Hepatitis B virus (HBV) covalently closed circular DNA (cccDNA) is responsible for viral persistence in the natural course of chronic HBV infection and during prolonged antiviral therapy and serves ...as the template for the production of HBV pregenomic RNA (pgRNA), the primary step in HBV replication. In this study, we have developed and applied sensitive and specific quantitative real‐time polymerase chain reaction (PCR) assays for the measurement of intrahepatic concentration, pgRNA production, and replicative activity of cccDNA in liver biopsy samples from 34 non‐treated patients with chronic hepatitis B (CHB); 12 hepatitis B e antigen (HBeAg)(+) and 22 HBeAg(−). Median copy number for cccDNA was 1.5 per cell and for pgRNA significantly higher, 6.5 copies per cell, with a good correlation between cccDNA and pgRNA levels in all samples. In HBeAg(−) patients, median values of cccDNA and pgRNA levels were 10‐fold and 200‐fold lower than in HBeAg(+), respectively, reflecting the differences in viral activity and clinical characteristics of the two groups.
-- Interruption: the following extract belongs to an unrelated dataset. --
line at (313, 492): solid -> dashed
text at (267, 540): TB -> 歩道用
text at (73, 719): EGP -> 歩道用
Furthermore, the replicative activity of intrahepatic cccDNA was significantly lower in HBeAg(−) patients harboring mutant HBV strains than in HBeAg(+) patients: median 3.5 versus 101 pgRNA copies per cccDNA molecule. In conclusion, the levels of both HBV cccDNA, a marker of HBV persistence, and pgRNA, an indicator of viral replication, in the liver of chronically infected patients correlate with viral activity and the phase of HBV infection. The combined measurement of cccDNA and pgRNA levels provides valuable information on the presence and replicative activity of intrahepatic HBV cccDNA. (HEPATOLOGY 2006;44:694–702.)